Solving the Integral and Finding the Area
Okay, let's continue from where we left off. We had transformed our original integral into:
(1 / 1728) ∫[0 to π/6] sec^3(θ) dθ
We know that the integral of sec^3(θ) is given by:
∫ sec^3(θ) dθ = (1/2) [sec(θ)tan(θ) + ln|sec(θ) + tan(θ)|] + C
So, we need to evaluate this from θ = 0 to θ = π/6. Let's plug in the limits. First, let's consider θ = π/6:
sec(π/6) = 1 / cos(π/6) = 1 / (√3/2) = 2/√3 = (2√3)/3 tan(π/6) = sin(π/6) / cos(π/6) = (1/2) / (√3/2) = 1/√3 = √3/3
Now, let's plug in θ = 0:
sec(0) = 1 / cos(0) = 1 / 1 = 1 tan(0) = sin(0) / cos(0) = 0 / 1 = 0
Now, let's substitute these values into our integral result:
(1 / 1728) * (1/2) * [(2√3/3)(√3/3) + ln|(2√3/3) + (√3/3)| - (1 * 0 + ln|1 + 0|)]
Simplify the expression:
(1 / 3456) * [(2/3) + ln|√3| - 0] = (1 / 3456) * [(2/3) + ln(√3)]
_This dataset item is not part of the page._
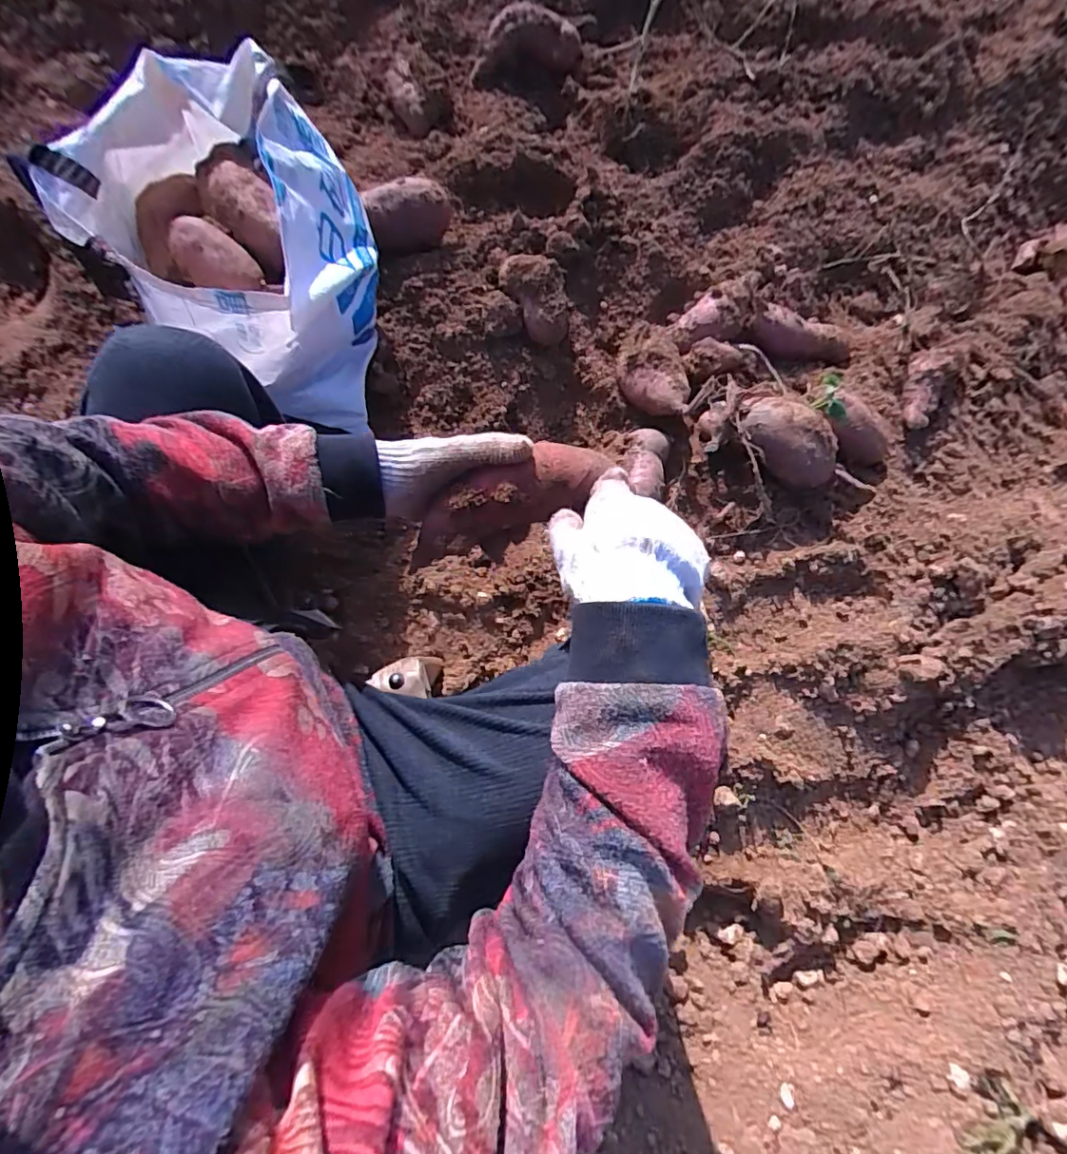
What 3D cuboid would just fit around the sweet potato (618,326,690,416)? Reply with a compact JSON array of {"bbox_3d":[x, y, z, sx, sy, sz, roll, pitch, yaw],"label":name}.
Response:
[{"bbox_3d":[0.180,-0.296,0.844,0.080,0.085,0.142,-19,83,-5],"label":"sweet potato"}]

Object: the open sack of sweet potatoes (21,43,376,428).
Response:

We can simplify ln(√3) as (1/2)ln(3), so our final expression for the area is:
(1 / 3456) * [(2/3) + (1/2)ln(3)]
This is the exact value of the area under the curve. If you want a decimal approximation, you can plug this into a calculator. The result will be a small positive number, which makes sense given the graph we sketched earlier. This final calculation brings together all the steps we've taken: understanding the function, graphing it to visualize the area, setting up the definite integral, using trigonometric substitution to simplify the integral, and finally, evaluating the integral to find the area. It's quite a journey, but we made it!
Conclusion
So, guys, we've successfully graphed the function f(x) = (144 - x2)(-2) on the interval [0, 6] and calculated the area under the curve. We started by understanding the function's behavior, identifying its asymptotes, and sketching a graph. Then, we tackled the definite integral, using a clever trigonometric substitution to simplify it. Finally, we evaluated the integral and found the exact area. This whole process really highlights the power of calculus in solving interesting problems. From the initial graph visualization to the intricate integral calculation, each step builds on the previous one, giving us a comprehensive understanding of the function and its properties. Remember, practice makes perfect! The more you work through problems like this, the more comfortable you'll become with these techniques. Keep exploring, keep learning, and most importantly, have fun with math!